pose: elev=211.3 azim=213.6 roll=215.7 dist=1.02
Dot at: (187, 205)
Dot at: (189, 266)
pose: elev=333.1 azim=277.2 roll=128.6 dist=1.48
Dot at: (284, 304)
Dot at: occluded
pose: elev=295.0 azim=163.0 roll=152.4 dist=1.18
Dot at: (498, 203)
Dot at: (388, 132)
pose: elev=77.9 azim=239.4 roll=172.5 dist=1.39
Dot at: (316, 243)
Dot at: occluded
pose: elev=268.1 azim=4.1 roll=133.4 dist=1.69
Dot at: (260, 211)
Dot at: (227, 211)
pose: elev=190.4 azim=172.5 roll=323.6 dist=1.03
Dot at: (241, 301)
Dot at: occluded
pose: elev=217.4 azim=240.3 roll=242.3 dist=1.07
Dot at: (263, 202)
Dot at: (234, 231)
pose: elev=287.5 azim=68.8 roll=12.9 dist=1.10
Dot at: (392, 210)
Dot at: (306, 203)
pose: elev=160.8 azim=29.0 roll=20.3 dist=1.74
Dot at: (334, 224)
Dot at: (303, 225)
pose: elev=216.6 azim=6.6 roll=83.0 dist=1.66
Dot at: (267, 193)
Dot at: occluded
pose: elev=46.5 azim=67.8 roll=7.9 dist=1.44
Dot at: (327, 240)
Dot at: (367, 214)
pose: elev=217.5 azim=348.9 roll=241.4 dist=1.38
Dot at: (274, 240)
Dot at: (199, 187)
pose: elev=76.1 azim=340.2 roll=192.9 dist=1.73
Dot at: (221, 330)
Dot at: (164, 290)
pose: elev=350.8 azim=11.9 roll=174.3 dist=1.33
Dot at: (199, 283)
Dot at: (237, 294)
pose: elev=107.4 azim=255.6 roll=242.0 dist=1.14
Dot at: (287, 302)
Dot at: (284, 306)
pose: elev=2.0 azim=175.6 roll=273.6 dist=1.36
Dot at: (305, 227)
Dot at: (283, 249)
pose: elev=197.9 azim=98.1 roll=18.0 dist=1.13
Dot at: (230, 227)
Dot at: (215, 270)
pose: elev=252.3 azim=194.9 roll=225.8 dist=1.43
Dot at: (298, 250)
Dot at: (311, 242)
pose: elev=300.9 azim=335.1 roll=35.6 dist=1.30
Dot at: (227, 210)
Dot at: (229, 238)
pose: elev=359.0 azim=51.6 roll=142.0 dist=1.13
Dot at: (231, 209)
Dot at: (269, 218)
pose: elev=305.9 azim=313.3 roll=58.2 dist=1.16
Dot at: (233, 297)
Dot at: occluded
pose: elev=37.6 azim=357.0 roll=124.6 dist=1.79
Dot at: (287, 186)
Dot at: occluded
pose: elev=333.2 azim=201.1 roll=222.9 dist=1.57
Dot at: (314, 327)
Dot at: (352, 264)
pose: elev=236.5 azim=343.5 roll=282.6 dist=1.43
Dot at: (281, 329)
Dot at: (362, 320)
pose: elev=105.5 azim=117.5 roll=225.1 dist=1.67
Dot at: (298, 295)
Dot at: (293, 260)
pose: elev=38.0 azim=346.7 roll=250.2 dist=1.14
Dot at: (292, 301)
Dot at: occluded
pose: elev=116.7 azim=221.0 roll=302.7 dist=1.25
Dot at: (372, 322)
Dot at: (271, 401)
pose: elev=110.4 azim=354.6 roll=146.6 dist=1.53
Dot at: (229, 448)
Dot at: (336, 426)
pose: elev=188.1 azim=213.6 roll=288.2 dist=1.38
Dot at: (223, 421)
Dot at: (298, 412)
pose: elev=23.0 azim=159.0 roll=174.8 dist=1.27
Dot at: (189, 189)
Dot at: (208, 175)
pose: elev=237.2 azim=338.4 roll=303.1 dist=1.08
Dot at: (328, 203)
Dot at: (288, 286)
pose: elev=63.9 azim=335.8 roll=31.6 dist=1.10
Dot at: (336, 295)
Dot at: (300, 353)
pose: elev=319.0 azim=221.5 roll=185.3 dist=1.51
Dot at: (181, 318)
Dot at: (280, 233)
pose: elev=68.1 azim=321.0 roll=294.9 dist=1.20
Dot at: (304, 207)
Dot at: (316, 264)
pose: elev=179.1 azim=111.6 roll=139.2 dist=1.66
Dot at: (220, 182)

> GOAL: Render the listing above as a numbered list, leaving out any blank lines.

> EXERCISE SOLUTION:
1. pose: elev=211.3 azim=213.6 roll=215.7 dist=1.02
2. Dot at: (187, 205)
3. Dot at: (189, 266)
4. pose: elev=333.1 azim=277.2 roll=128.6 dist=1.48
5. Dot at: (284, 304)
6. Dot at: occluded
7. pose: elev=295.0 azim=163.0 roll=152.4 dist=1.18
8. Dot at: (498, 203)
9. Dot at: (388, 132)
10. pose: elev=77.9 azim=239.4 roll=172.5 dist=1.39
11. Dot at: (316, 243)
12. Dot at: occluded
13. pose: elev=268.1 azim=4.1 roll=133.4 dist=1.69
14. Dot at: (260, 211)
15. Dot at: (227, 211)
16. pose: elev=190.4 azim=172.5 roll=323.6 dist=1.03
17. Dot at: (241, 301)
18. Dot at: occluded
19. pose: elev=217.4 azim=240.3 roll=242.3 dist=1.07
20. Dot at: (263, 202)
21. Dot at: (234, 231)
22. pose: elev=287.5 azim=68.8 roll=12.9 dist=1.10
23. Dot at: (392, 210)
24. Dot at: (306, 203)
25. pose: elev=160.8 azim=29.0 roll=20.3 dist=1.74
26. Dot at: (334, 224)
27. Dot at: (303, 225)
28. pose: elev=216.6 azim=6.6 roll=83.0 dist=1.66
29. Dot at: (267, 193)
30. Dot at: occluded
31. pose: elev=46.5 azim=67.8 roll=7.9 dist=1.44
32. Dot at: (327, 240)
33. Dot at: (367, 214)
34. pose: elev=217.5 azim=348.9 roll=241.4 dist=1.38
35. Dot at: (274, 240)
36. Dot at: (199, 187)
37. pose: elev=76.1 azim=340.2 roll=192.9 dist=1.73
38. Dot at: (221, 330)
39. Dot at: (164, 290)
40. pose: elev=350.8 azim=11.9 roll=174.3 dist=1.33
41. Dot at: (199, 283)
42. Dot at: (237, 294)
43. pose: elev=107.4 azim=255.6 roll=242.0 dist=1.14
44. Dot at: (287, 302)
45. Dot at: (284, 306)
46. pose: elev=2.0 azim=175.6 roll=273.6 dist=1.36
47. Dot at: (305, 227)
48. Dot at: (283, 249)
49. pose: elev=197.9 azim=98.1 roll=18.0 dist=1.13
50. Dot at: (230, 227)
51. Dot at: (215, 270)
52. pose: elev=252.3 azim=194.9 roll=225.8 dist=1.43
53. Dot at: (298, 250)
54. Dot at: (311, 242)
55. pose: elev=300.9 azim=335.1 roll=35.6 dist=1.30
56. Dot at: (227, 210)
57. Dot at: (229, 238)
58. pose: elev=359.0 azim=51.6 roll=142.0 dist=1.13
59. Dot at: (231, 209)
60. Dot at: (269, 218)
61. pose: elev=305.9 azim=313.3 roll=58.2 dist=1.16
62. Dot at: (233, 297)
63. Dot at: occluded
64. pose: elev=37.6 azim=357.0 roll=124.6 dist=1.79
65. Dot at: (287, 186)
66. Dot at: occluded
67. pose: elev=333.2 azim=201.1 roll=222.9 dist=1.57
68. Dot at: (314, 327)
69. Dot at: (352, 264)
70. pose: elev=236.5 azim=343.5 roll=282.6 dist=1.43
71. Dot at: (281, 329)
72. Dot at: (362, 320)
73. pose: elev=105.5 azim=117.5 roll=225.1 dist=1.67
74. Dot at: (298, 295)
75. Dot at: (293, 260)
76. pose: elev=38.0 azim=346.7 roll=250.2 dist=1.14
77. Dot at: (292, 301)
78. Dot at: occluded
79. pose: elev=116.7 azim=221.0 roll=302.7 dist=1.25
80. Dot at: (372, 322)
81. Dot at: (271, 401)
82. pose: elev=110.4 azim=354.6 roll=146.6 dist=1.53
83. Dot at: (229, 448)
84. Dot at: (336, 426)
85. pose: elev=188.1 azim=213.6 roll=288.2 dist=1.38
86. Dot at: (223, 421)
87. Dot at: (298, 412)
88. pose: elev=23.0 azim=159.0 roll=174.8 dist=1.27
89. Dot at: (189, 189)
90. Dot at: (208, 175)
91. pose: elev=237.2 azim=338.4 roll=303.1 dist=1.08
92. Dot at: (328, 203)
93. Dot at: (288, 286)
94. pose: elev=63.9 azim=335.8 roll=31.6 dist=1.10
95. Dot at: (336, 295)
96. Dot at: (300, 353)
97. pose: elev=319.0 azim=221.5 roll=185.3 dist=1.51
98. Dot at: (181, 318)
99. Dot at: (280, 233)
100. pose: elev=68.1 azim=321.0 roll=294.9 dist=1.20
101. Dot at: (304, 207)
102. Dot at: (316, 264)
103. pose: elev=179.1 azim=111.6 roll=139.2 dist=1.66
104. Dot at: (220, 182)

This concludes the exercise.